Erich Stem’s Revisited is a sonatina based on devices used in shakuhachi music (tone bending, dynamics and shifts in timbre or rhythm rather than rather than in pitch). It’s got a Prelude, livened by Michel’s alternately subtle and jarring tonal variations over creepy music-box accents from the percussion and similarly flitting notes from the rest of the ensemble. The second part, San’An packs a suspenseful drone, apprehensive Gil Evan/Bernard Herrmann bongos, conspiratorially spiraling exchanges of motifs and Michel’s sepulchral Asian temple melody into just two minutes. Zangetsu – based on a famous Japanese poem lamenting the brevity of human existence – is surprisingly lively and funky, driven mostly by the cello. It’s also a showcase for Statser, a clinic in how to max out the quietest tones available to a percussionist.
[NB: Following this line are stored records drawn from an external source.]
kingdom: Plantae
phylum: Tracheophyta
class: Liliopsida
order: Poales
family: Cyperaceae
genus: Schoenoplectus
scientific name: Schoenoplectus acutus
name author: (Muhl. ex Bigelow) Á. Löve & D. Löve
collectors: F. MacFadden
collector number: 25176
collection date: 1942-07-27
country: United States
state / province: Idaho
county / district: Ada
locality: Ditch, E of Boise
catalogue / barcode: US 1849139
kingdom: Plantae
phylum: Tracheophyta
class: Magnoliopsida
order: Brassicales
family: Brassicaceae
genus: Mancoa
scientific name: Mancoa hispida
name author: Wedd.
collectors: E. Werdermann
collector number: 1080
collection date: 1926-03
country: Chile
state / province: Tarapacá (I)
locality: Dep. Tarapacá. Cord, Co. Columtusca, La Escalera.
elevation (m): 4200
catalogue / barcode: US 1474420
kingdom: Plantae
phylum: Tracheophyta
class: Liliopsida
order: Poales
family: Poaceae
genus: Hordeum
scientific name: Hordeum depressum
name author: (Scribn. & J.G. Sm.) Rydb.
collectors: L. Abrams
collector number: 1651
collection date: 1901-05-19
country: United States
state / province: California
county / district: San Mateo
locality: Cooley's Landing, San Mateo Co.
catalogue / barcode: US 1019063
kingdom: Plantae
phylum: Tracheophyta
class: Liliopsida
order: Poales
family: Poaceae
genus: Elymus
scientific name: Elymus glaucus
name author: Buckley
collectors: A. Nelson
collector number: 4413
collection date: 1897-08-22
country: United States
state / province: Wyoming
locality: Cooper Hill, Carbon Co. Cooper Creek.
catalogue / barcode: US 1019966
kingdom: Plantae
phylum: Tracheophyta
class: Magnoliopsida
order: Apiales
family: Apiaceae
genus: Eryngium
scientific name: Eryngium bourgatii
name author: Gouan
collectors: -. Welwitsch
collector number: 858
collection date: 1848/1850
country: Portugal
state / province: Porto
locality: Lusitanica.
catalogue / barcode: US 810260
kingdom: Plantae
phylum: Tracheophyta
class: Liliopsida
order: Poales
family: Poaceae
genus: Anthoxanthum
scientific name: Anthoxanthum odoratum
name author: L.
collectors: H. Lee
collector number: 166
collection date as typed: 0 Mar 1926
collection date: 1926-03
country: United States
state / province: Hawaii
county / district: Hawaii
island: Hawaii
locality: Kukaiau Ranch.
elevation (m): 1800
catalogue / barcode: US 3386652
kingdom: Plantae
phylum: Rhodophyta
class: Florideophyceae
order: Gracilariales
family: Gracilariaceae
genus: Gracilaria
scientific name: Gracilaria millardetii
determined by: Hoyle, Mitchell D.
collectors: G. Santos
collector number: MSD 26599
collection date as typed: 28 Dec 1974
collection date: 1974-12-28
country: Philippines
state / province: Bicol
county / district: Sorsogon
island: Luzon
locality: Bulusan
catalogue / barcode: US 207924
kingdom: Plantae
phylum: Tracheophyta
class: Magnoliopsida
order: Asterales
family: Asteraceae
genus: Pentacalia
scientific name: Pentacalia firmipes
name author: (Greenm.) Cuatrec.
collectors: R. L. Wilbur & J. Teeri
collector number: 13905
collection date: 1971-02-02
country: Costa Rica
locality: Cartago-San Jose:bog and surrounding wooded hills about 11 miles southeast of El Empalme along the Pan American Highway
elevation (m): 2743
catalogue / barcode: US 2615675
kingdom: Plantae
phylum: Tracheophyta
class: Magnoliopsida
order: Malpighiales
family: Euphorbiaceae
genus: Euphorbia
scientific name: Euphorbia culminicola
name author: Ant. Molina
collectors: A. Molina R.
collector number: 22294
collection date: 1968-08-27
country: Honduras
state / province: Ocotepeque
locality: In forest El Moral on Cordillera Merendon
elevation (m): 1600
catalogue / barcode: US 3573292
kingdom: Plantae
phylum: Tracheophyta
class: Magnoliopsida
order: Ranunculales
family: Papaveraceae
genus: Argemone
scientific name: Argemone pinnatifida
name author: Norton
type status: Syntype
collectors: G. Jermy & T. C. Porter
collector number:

The closing cut is Edward RosenBerg III’s Galactic Mouthematics, a roughly ten-minute mini-suite influenced by 1960s sci-fi movie themes. Yes, there’s a Richard Strauss allusion, but there’s also a whole lot more: a whispered poem bookending terse noirish dialogues and three-way conversations, more film noir bongos, and an apprehensive chromatic cello riff that undergoes several costume changes but never loses its visceral unease. As dark as this piece is, it’s also genuinely funny: the faux Beethoven of the outro might seem a little obvious, but it’s spot-on.
There are two other brief pieces here, which are…um…an acquired taste. The shorter one seems to sample a local television news theme: if the melody isn’t a direct quote, it comes pretty close. That seems to be a signature trait of the composer. Some people find such irrepressibly cheery motifs, herky-jerky rhythms and wilful use of vocals to be playful and fun; to more sophisticated listeners, they’ll come across as cloying and whimsical, ad nauseum. Cadillac Moon Ensemble play the album release show at the DiMenna Center, 450 W 37th St. at 7:30 PM on Sept 30. Cover is $10; for a bargain of $20, you get the show plus a copy of the cd.